Assignment —
What is needed is an exact repeat of the entries, with no pictures in it.

Given data Start Marker

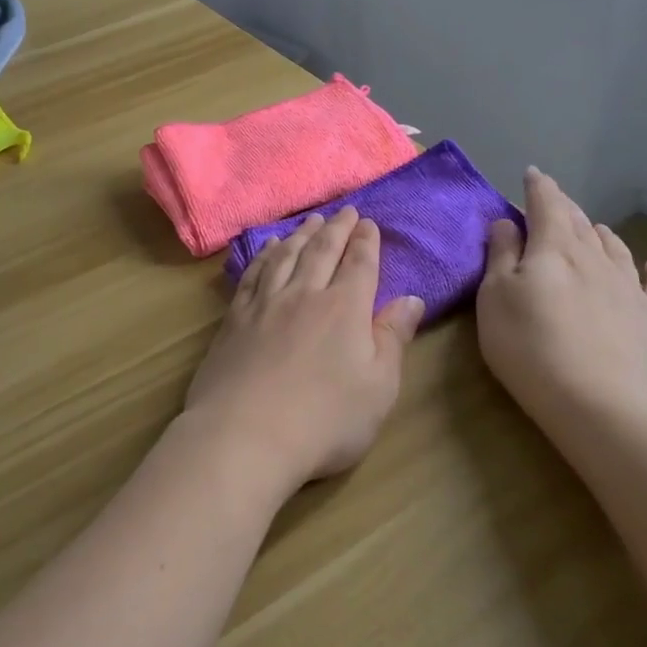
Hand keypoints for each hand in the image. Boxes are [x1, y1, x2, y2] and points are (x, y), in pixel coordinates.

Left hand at [184, 206, 424, 495]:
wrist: (244, 436)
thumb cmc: (324, 421)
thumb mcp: (378, 388)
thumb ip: (393, 339)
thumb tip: (411, 299)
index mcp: (345, 308)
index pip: (360, 264)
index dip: (366, 241)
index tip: (369, 223)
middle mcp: (305, 294)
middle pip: (323, 251)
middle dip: (337, 229)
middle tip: (345, 211)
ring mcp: (266, 303)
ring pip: (287, 255)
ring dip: (302, 234)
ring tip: (312, 220)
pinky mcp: (235, 317)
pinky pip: (254, 273)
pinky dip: (264, 254)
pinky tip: (268, 247)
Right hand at [476, 167, 646, 434]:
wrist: (610, 409)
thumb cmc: (533, 350)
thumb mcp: (495, 300)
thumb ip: (500, 257)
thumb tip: (506, 222)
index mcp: (553, 248)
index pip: (546, 204)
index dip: (538, 186)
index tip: (532, 174)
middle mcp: (596, 258)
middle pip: (580, 222)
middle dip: (565, 208)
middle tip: (554, 201)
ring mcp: (632, 288)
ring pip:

Given data End Marker

Output below —
Hand keypoints for each hand in the image. Boxes are [x1, y1, x2, y2] and points are (x, y), in pixel coordinates.

Left hand at [184, 206, 424, 495]:
wrist: (244, 436)
thumb cmc: (324, 421)
thumb mcp: (378, 388)
thumb ip: (393, 339)
thumb tip: (411, 299)
index mcp: (345, 308)
index pip: (360, 264)
index dip: (366, 241)
index tip: (369, 223)
middle mcp: (305, 294)
middle pip: (323, 251)
middle dip: (337, 229)
middle tip: (345, 211)
ring mcp: (266, 303)
ring pip: (287, 255)
ring dip: (302, 234)
ring tip: (312, 220)
pinky mcp: (235, 317)
pinky pip: (254, 273)
pinky dip: (264, 254)
pinky tip: (268, 247)
Right hand at [476, 167, 646, 434]:
wrist: (610, 409)
thumb cmc: (533, 350)
thumb mcp: (495, 300)
thumb ip: (500, 257)
thumb tip: (506, 222)
index mcp: (553, 248)
index pip: (546, 204)
index dip: (538, 186)
index tip: (532, 174)
middle mcp: (596, 258)
middle pip: (580, 222)
middle dip: (565, 208)
middle tip: (554, 201)
ring mcp: (632, 288)
ring pip:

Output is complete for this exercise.